Given passage =
Major Mortgage Lenders Report Strong Start For 2026 Originations Activity
Mortgage lenders are entering the 2026 spring homebuying season with strengthening business pipelines, fueled by lower mortgage rates, rising refinance incentives and early signs of improving purchase demand.
“We’re off to a great start,” Alex Elezaj, executive vice president and chief strategy officer for United Wholesale Mortgage (UWM) said in an interview with HousingWire. “Spring is traditionally a strong season for homebuying. We expect this year to be no different. Right out of the gate in January and early February, we’re experiencing great volume.”
Elezaj’s comments signal that lower mortgage rates and improving borrower sentiment may be meaningfully driving activity after two years of rate-driven housing market constraints. He said falling mortgage rates in early 2026 have already sparked an increase in refinancing activity, while purchase demand has remained resilient.
“As the rates have dropped, we’ve seen a big uptick in refis,” he said. “But also, purchases have remained very strong. We’re kind of getting the best of both worlds.”
Bob Johnson, head of originations at Newrez, is also seeing early-cycle momentum following years of suppressed origination volume.
“Rates are probably about 80 basis points (bps) or so lower this year versus where they were at the same time last year,” Johnson said. “Certainly this year is more active than it was the same time last year … We’re definitely seeing demand there for folks that can save a few bucks on their mortgage.”

What you are asked to do = Reproduce the part of the mortgage lending article that opens with "Major Mortgage Lenders" and closes with "improving purchase demand.", changing "homebuying" to "house-hunting" throughout.

Items =

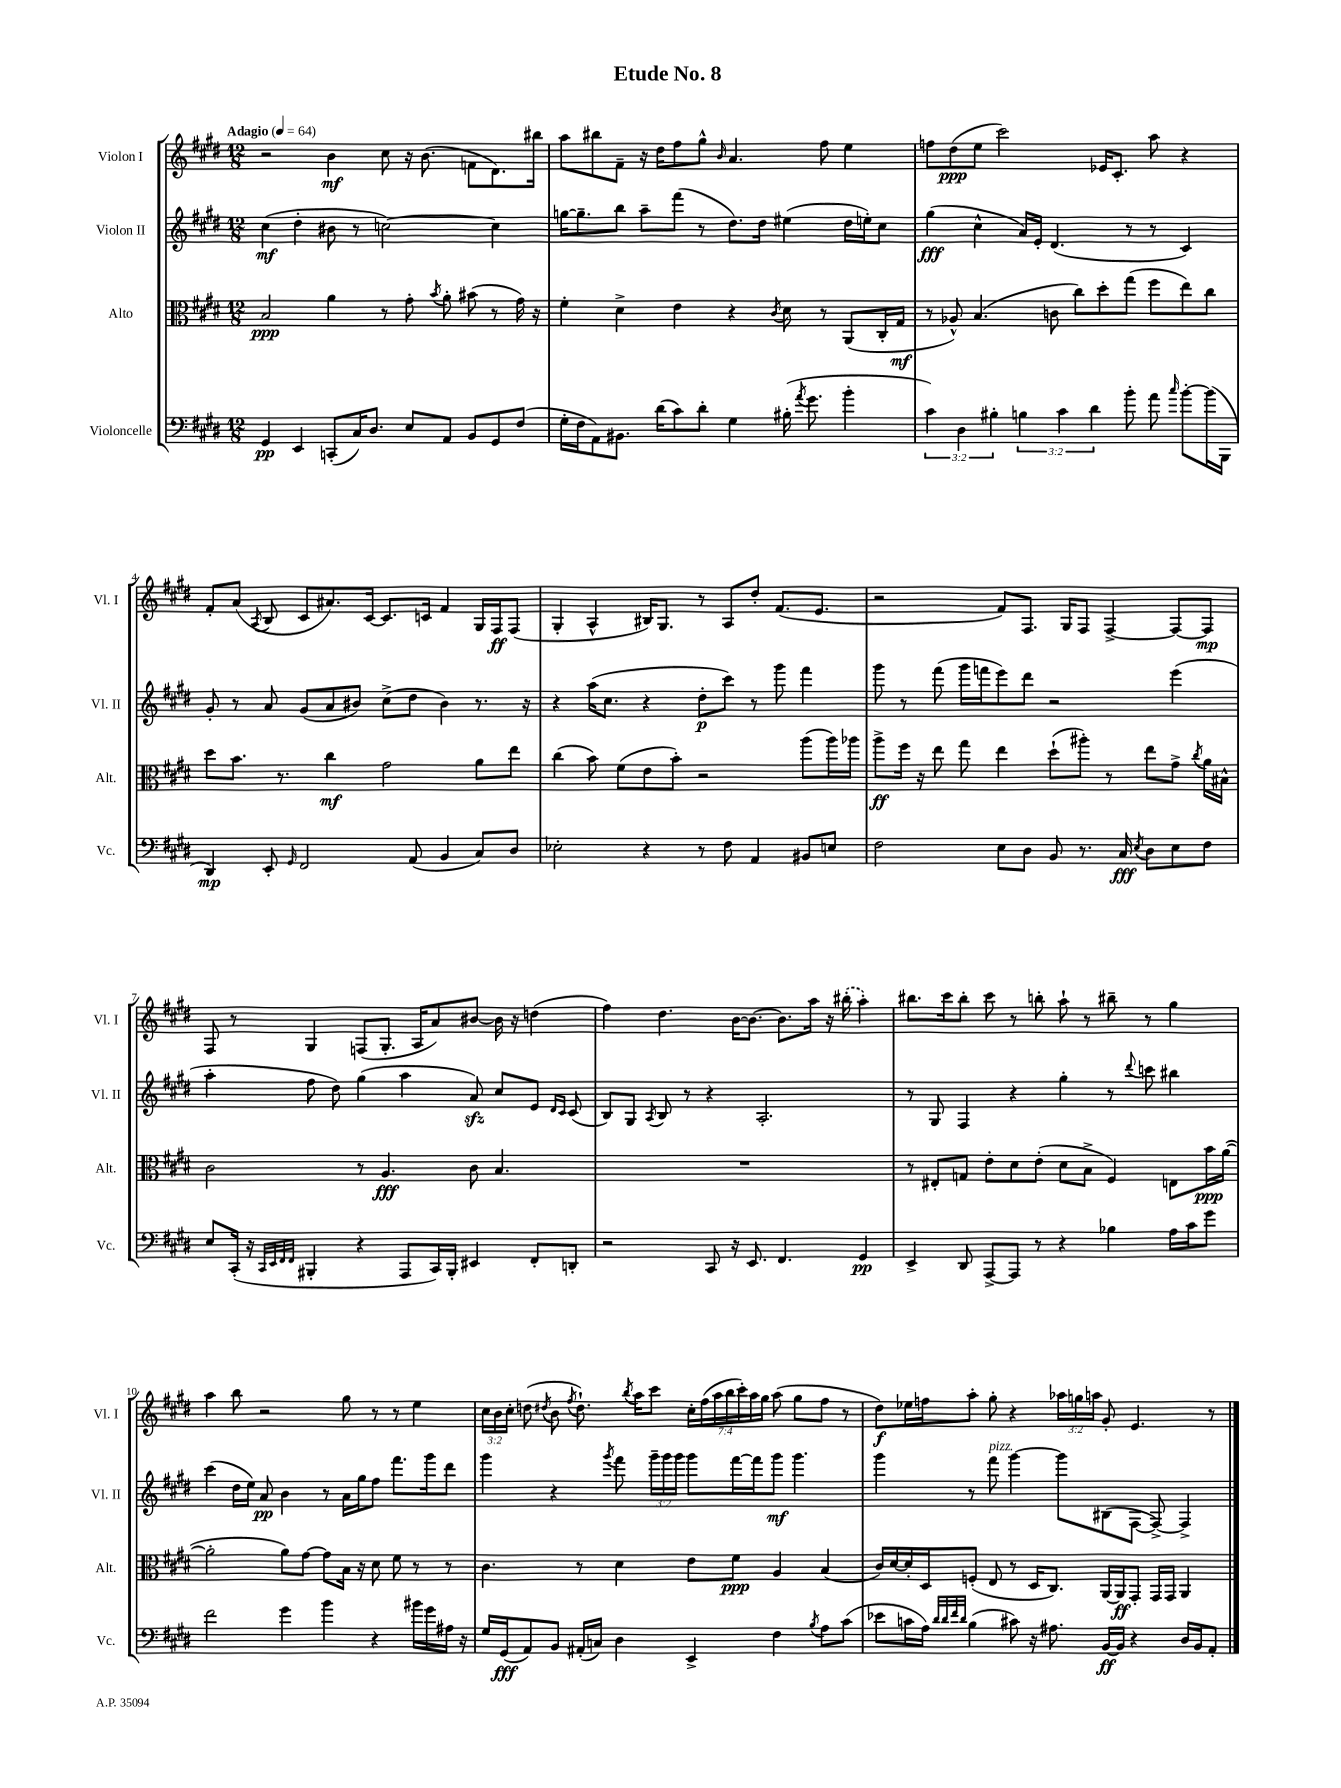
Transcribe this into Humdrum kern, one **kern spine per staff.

**kern	**kern	**kern	**kern
*staff4	*staff3	*staff2	*staff1
*clefF4	*clefC3	*clefG2	*clefG2
*k[f#c#g#d#]	*k[f#c#g#d#]	*k[f#c#g#d#]	*k[f#c#g#d#]
*M12/8	*M12/8	*M12/8	*M12/8
*MM64	*MM64	*MM64	*MM64
4GG#	2B	(4cc#	2r
4EE	.	4dd#'	.
(8CC'	4a	8b#	4b
16C#)	.	8r	.
8.D#	.	.	.
.	8r	[2cc)	8cc#
8E	8g#'	.	16r
.	.	.	(8.b
.	8qb	.	.
8AA	8a'	.	.
8BB	(8b#	.	8f
8GG#	8r	4cc]	8.d#)
(8F#	16g#)	.	.
.	16r	.	16bb#
=	=	=	=
16G#'	4f#'	[16gg	8aa
16F#	.	8.gg~]	.
8AA)	.	.	8bb#
8.BB#	4d#^	8bb	8f#~
.	.	8aa~	16r
(16d#	.	.	16dd#
8c#)	4e	(8fff#	8ff#
8d#'	.	8r	8gg#^^
.	.	.	16qqb
4G#	4r	8.dd#)	4.a
.	.	16dd#	.
.	8qc#	.	.
(16B#'	8d#	(4ee#	.
8qa	.	.	.
8.g#	.	.	.
.	8r	.	8ff#
4b'	(8AA	16dd#	4ee
.	.	16ee')	.
.	16C#'	8cc#	.
.	16G#	.	.
=	=	=	=
6c#)	8r	(4gg#	8ff
.	8A-^^)	.	(8dd#
6D#	.	.	.
.	(4.B	4cc#^^	8ee
6B#'	.	.	.
.	.	.	2ccc#)
6B	.	16a)	.
.	.	16e'	.
.	8c	(4.d#	.
6c#	.	.	.
.	8cc#)	.	.
6d#	.	.	.
.	8dd#'	.	16e-
.	.	.	8.c#'
8b'	(8gg#	8r	.
8a	8ff#	8r	8aa
16qqcc#	.	.	.
[8b'	8ee)	4c#)	4r
(16b]	8cc#	.	.
16BBB	.	.	.
=	=	=	=
4DD#)	8dd#	8g#'	8f#'
.	8.b	8r	(8a
.	.	.	8qA
8EE'	.	8a	8B
.	8.r	.	.
16qqGG#	.	.	.
2FF#	.	(8g#	8c#
.	4cc#	8a	8.a#)
.	.	8b#)	.
.	.	.	[16c#
.	2g#	(8cc#^	8.c#]
(8AA	.	8dd#	.
.	.	.	16c
4BB	.	4b#)	4f#
8C#)	8a	8.r	16G#
.	.	.	16F#
8D#	8ee	.	(8F#
.	.	16r	.
=	=	=	=
2E-'	(4cc#	4r	4G#'
.	8b)	(16aa	4A^^
.	.	8.cc#	.
.	(8f#	.	.
4r	8e	4r	16B#)
.	.	.	8.G#
.	8b')	.	.
8r	2r	8dd#'	8r
8F#	.	8ccc#)	8A
4AA	.	8r	8dd#'
.	.	8ggg#	(8.f#
8BB#	(8aa	4fff#	.
.	.	.	8.e
8E	16aa)	.	.
.	16aa-	.	.
=	=	=	=
2F#	8aa^	8ggg#	2r
.	16ff#	8r	.
.	16r	.	.
.	8ee	(8fff#	.
.	8gg#	16ggg#	.
.	.	16fff	.
8E	4ee	8eee)	8f#)
8D#	.	8ddd#	8.F#
8BB	(8dd#`	2r	.
.	.	.	16G#
8.r	8aa#')	.	8F#
.	8r	.	[4F#^
16C#	.	.	.
8qE	.	.	.
8D#	8ee	.	.
8E	8g#^	(4eee	8F#_
.	8qcc#	.	.
8F#	16a	.	8F#]
.	16B#^^	.	.
=	=	=	=
8E	2c#	4aa'	8F#
(16CC#'	.	.	8r
16r	.	.	.
32qqCC#	.	.	.
32qqEE	.	.	.
32qqFF#	.	.	.
32qqFF#	.	.	.
4BBB#'	.	8ff#	4G#
.	.	8dd#)	.
4r	8r	(4gg#	(8F
.	4.A	.	8.G#'
8AAA	.	4aa	.
.	.	.	16A
16CC#)	.	.	8a)
16BBB#'	.	.	.
4EE#	8c#	8a)	[8b#
.	4.B	8cc#	16b#]
.	.	.	16r
8FF#'	.	8e	(4dd
.	.	16qqd#	.
.	.	16qqc#	.
8DD'	.	(8c#	.
=	=	=	=
2r	1.r	8B)	4ff#)
.	.	8G#	.
.	.	8qA	.
.	.	8B	4.dd#
.	.	8r	.
8CC#	.	4r	.
16r	.	.	[16b
8.EE	.	.	8.b_
.	.	2.A'	.
4.FF#	.	.	8.b]
.	.	.	16aa
.	.	.	16r
.	.	.	(16bb#'
4GG#	.	.	4aa')
=	=	=	=
4EE^	8r	8r	8.bb#
.	8E#'	8G#	.
.	.	.	16ccc#
8DD#	8G	4F#	8bb#'
[8AAA^	8e'	.	8ccc#
8AAA]	8d#	4r	8r
8r	(8e'	.	8bb'
4r	8d#	4gg#'	8aa`
.	8B^	.	8r
4B-	4F#)	8r	8bb#~
.	.	8qqddd#	.
.	.	8ccc	8r
16A	8E	4bb#	4gg#
16c#	.	.	.
8g#	16b	.	.
.	([16a	.	.
=	=	=	=
2f#	2a']	(4ccc#	4aa
.	.	16dd#	8bb
.	.	16ee)	.
.	.	8a	2r
4g#	8a)	4b	.
.	[8g#	.	.
4b	8g#]	8r	.
.	16B	16a	8gg#
.	16r	16gg#	.
4r	8d#	8ff#	8r
.	8f#	8.fff#	8r
16b#	8r	.	4ee
16g#	.	16ggg#	.
16A#	8r	8ddd#	.
16r	.	.	.
=	=	=	=
16G#	4.c#	4ggg#	24cc#
.	.	.	24b
(16GG#	.	.	.
.	.	.	24cc#'
8AA)	.	.	(8dd
.	.	.	8qdd#
8BB	.	4r	8b
.	.	.	8qff#
(16AA#'	8r	.	8.dd#`)
16C)	.	.	.
.	.	8qggg#	.
4D#	4d#	8fff#	.
.	.	.	8qbb
.	.	.	16aa
.	.	24ggg#~	8ccc#
.	.	24ggg#	.
.	.	24ggg#	.
4EE^	8e	8ggg#	28cc#'
.	.	.	(28ff#
.	.	.	28aa
.	.	.	28bb
.	8f#	[16fff#	.
.	.	.	28ccc#')
.	.	.	28aa
.	.	16fff#]	.
.	.	.	28gg#
4F#	4A	8ggg#	(8aa
.	.	4.ggg#	8gg#
8qB	.	.	.
8A	(4B	.	8ff#
(8c#	.	.	8r
=	=	=	=
8e-	16c#)	4ggg#	8dd#)
.	[16d#	.	.
16c	16d#']	.	16ee-
16A)	16D#	.	16ff
32qqd#	.	.	.
32qqd#	.	.	.
32qqf#	.	.	.
32qqd#	.	.	.
(4B	(8F'	8r	8aa'
.	8E	8fff#	8gg#'
8c#)	8r	[4ggg#	4r
16r	16D#	.	.
8.A#	8.C#)	.	.
.	.	8ggg#]	24aa-
.	.	.	24gg
.	.	.	24aa
[16BB	[16AA	(8B#	8g#'
16BB]	16AA]	.	.
4r	8GG#'	[8F#	4.e
.	16GG#	8F#^_)	.
.	16GG#	.	.
16D#	4AA	4F#^]	.
16BB	.	.	.
8AA'	.	.	8r
==	==	==	==
*-	*-	*-	*-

Solution =
Major Mortgage Lenders Report Strong Start For 2026 Originations Activity
Mortgage lenders are entering the 2026 spring house-hunting season with strengthening business pipelines, fueled by lower mortgage rates, rising refinance incentives and early signs of improving purchase demand.